[WHAT TO DO]: Look through the entries that follow and return each line that has the string "learning".

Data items
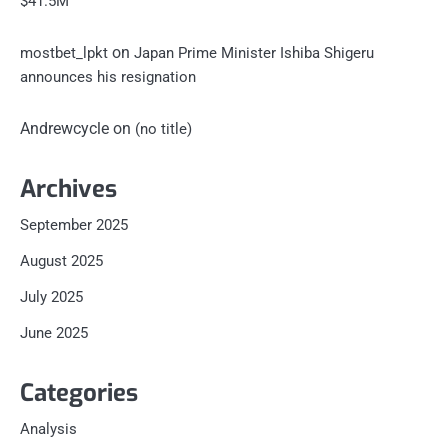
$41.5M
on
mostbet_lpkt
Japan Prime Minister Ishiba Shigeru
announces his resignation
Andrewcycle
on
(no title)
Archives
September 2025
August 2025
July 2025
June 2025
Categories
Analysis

--

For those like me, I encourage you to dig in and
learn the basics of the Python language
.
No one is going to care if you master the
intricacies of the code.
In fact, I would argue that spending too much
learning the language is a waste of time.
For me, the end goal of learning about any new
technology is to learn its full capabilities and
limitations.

==

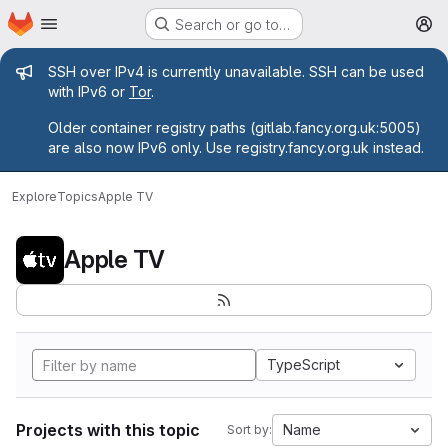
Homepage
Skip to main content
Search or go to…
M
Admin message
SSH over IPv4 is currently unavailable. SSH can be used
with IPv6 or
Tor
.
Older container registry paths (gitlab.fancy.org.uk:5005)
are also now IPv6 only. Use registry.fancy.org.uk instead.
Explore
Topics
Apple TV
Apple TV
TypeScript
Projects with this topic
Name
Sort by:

[RESPONSE FOR THIS EXERCISE]:
learning the language is a waste of time.
For me, the end goal of learning about any new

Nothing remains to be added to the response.